Buna benzer bir olayda; Rahmetli Cevat emmi İstanbul’a gelmişti. Güngören’de Eyüb’ün kahvesi buluşma noktasıymış. Kahvede herkes Cevat emmiye hoş geldin demiş hanımın dayısı olan Kirazcık Ketenlerden Yağlu Hasan’ın oğlu Şapkalı Necati hoş geldin dememiş. Cevat ağada biraz kurnazlıktan biraz muziplikten birisi ile konuşurken Necati dayının duyacağı şekilde Yağlu Hasan çok hasta öldü ölecek deyivermiş. Necati dayı da bunu duyar duymaz çıkmış yola.. Kış mevsimiydi ve alaca da koyunu dışarıya çıkarmıştık.
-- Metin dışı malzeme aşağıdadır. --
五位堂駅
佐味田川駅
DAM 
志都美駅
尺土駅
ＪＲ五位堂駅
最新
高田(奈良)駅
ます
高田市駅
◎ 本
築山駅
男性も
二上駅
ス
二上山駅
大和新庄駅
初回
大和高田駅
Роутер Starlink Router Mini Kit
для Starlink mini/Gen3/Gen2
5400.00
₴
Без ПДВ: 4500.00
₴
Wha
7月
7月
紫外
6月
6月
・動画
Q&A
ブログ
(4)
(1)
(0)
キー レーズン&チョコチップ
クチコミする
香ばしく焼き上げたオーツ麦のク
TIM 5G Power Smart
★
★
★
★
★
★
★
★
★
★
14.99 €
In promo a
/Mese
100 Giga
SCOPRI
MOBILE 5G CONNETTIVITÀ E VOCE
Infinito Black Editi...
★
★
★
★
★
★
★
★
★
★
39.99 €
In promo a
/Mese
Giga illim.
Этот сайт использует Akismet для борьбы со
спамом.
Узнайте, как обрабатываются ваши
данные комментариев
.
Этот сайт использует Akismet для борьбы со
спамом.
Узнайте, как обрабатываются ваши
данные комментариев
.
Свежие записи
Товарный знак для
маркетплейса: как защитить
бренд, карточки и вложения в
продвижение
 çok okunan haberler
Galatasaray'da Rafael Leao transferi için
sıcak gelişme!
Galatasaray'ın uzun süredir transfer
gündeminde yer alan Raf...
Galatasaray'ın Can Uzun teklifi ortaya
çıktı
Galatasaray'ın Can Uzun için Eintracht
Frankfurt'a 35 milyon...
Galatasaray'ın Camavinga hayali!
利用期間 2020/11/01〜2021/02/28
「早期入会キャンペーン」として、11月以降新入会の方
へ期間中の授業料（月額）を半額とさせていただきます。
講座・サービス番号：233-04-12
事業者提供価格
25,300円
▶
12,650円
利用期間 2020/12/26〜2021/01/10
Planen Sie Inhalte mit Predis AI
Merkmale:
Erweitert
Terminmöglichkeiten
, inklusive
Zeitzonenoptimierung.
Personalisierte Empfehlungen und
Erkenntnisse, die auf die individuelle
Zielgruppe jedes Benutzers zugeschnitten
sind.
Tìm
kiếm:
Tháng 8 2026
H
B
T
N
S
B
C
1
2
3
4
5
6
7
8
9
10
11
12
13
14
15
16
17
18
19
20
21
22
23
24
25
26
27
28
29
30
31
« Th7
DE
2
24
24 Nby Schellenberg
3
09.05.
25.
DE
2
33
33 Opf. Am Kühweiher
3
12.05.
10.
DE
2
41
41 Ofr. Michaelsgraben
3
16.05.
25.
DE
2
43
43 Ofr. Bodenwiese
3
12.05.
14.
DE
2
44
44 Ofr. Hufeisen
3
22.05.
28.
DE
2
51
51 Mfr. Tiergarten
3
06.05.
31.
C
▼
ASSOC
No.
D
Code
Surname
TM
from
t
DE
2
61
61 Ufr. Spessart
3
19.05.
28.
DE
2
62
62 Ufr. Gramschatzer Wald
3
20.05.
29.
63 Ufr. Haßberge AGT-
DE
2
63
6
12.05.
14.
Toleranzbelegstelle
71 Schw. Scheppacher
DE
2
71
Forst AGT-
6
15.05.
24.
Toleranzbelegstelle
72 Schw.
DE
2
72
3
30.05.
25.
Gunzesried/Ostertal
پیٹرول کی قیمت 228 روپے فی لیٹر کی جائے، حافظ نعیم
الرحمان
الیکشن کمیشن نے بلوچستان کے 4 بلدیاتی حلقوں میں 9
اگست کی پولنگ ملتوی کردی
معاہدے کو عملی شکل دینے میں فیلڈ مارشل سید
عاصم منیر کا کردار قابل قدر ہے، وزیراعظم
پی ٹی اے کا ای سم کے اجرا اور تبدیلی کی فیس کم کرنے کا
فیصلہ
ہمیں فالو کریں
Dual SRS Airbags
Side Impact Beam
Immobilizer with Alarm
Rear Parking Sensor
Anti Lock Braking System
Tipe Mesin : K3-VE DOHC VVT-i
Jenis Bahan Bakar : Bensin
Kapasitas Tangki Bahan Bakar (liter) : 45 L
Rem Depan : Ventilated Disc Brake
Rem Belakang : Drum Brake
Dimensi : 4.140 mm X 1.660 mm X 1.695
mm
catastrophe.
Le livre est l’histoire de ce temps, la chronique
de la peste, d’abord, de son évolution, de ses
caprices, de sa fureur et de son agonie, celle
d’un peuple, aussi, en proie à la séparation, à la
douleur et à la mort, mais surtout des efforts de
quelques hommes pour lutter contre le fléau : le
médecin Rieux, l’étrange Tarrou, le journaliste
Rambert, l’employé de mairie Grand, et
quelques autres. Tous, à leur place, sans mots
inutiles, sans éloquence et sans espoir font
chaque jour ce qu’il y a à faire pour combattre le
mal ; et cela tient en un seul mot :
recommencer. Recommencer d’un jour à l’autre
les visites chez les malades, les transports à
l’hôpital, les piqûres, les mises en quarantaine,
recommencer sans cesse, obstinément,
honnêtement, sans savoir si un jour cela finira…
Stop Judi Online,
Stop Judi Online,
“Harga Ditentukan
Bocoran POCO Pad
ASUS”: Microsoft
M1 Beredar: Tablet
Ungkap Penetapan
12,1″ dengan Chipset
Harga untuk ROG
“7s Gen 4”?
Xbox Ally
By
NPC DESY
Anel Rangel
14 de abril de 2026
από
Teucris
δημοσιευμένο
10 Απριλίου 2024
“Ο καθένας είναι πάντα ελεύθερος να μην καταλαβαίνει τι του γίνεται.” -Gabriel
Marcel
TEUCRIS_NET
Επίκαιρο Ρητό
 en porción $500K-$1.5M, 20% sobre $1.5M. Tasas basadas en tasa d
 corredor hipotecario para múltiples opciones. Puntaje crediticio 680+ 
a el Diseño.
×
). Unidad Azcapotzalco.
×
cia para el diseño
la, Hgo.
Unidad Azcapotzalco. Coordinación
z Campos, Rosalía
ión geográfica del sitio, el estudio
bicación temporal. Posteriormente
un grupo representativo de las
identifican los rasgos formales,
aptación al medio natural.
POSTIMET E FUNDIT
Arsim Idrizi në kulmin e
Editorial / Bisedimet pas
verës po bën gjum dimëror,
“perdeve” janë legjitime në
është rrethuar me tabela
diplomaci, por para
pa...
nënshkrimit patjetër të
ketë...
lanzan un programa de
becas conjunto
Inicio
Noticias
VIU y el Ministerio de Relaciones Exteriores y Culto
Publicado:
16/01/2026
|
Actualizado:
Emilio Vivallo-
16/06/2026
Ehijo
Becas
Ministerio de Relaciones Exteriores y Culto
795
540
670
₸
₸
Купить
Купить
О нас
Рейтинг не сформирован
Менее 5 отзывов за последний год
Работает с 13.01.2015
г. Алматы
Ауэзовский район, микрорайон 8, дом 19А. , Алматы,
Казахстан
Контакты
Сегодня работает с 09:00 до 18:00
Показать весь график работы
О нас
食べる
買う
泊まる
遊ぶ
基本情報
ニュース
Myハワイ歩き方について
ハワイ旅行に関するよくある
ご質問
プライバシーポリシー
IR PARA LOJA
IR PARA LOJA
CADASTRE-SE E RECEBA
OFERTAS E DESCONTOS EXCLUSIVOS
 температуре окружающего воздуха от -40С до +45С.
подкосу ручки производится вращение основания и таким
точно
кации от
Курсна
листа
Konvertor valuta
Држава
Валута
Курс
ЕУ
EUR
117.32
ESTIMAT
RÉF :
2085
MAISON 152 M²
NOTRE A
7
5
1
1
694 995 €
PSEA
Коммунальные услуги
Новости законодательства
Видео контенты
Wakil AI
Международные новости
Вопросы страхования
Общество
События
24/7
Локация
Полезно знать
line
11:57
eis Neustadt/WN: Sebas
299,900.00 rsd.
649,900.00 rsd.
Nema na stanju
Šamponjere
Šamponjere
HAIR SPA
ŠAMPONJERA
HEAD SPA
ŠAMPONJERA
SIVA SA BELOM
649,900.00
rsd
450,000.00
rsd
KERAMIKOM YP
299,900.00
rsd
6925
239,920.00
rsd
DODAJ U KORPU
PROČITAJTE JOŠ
Baktık bir traktör geliyor. Kel Satı emmiyle tabi biz o zaman tanımıyoruz Necati dayı geldi. Babama durumu sordular. Babamda Ketenler Dereköyden evli olduğundan dolayı ve Kocasüleymen dayıdan dolayı Ketenlerle işli dışlıydı. Yağlu Hasan’ın hasta olmadığını söylesede Necati dayı fazla inanamasa da köye gidince gerçeği öğrenmiş ve Hoş geldin dememenin cezasını Sıla-i rahim yaparak çekivermiş.

Not: Bu hikayelerle eskiye dair hatırları canlandırmak ve de büyüklerimizi, köylerimizi hatırlamak maksadıyla yazıyoruz. Lütfen sizlerde hikayelerinizi yazıp gönderirseniz bizde yayınlarız inşallah.

Selam ve dua

Yorumlar
  1. Köyü Seviyorum dedi ki:

    Vay bee güzel anılarmış ama tüm köye DOPİNG uygulamanız daha başka bir şeymiş 🙂

  2. Gaffaroğlu dedi ki:

    Keşke azcık da şu Hoca köyünden gelen magazin haberlerini yazsaydınız. Merak ettik 🙂
    Kaleminize sağlık Sayın KÖSE.

    1. Fazlı Mercan dedi ki:

      Tebrik ederim çok güzel anlatmışsın Ertuğrul Köse herkese saygılar sevgiler selamlar olsun

  3. Sebahattin Aktaş dedi ki:

    Anılarınızda beni geçmişe götürdünüz. Derin derin düşüncelere daldım. Çok teşekkür ederim.
    Bizim yaşamımızda köyün yolu yoktu. Babanı Ahmet emmi ( Kara Ahmet) Göllerin dereden kağnı araba ile getirdi. Biz o gün Ulupınarda hayvanları otlatıyorduk.
    Patoz , traktör yoktu ve elektrik de yoktu. İnsanlar arasında yardımlaşma vardı ve saygı vardı…

    1. 37 Haber dedi ki:

      Hocam, Çok teşekkürler. Amacımızda geçmişi ve geçmişlerimizi hatırlatmak zaten. Ancak sizde de o eski günlere dair anılar, hikayeler ve anekdotlar var. Sizden de bu yönde yazılar bekliyoruz inşallah. Sağlıklı günler diler Yeni yılınızı tebrik ederim.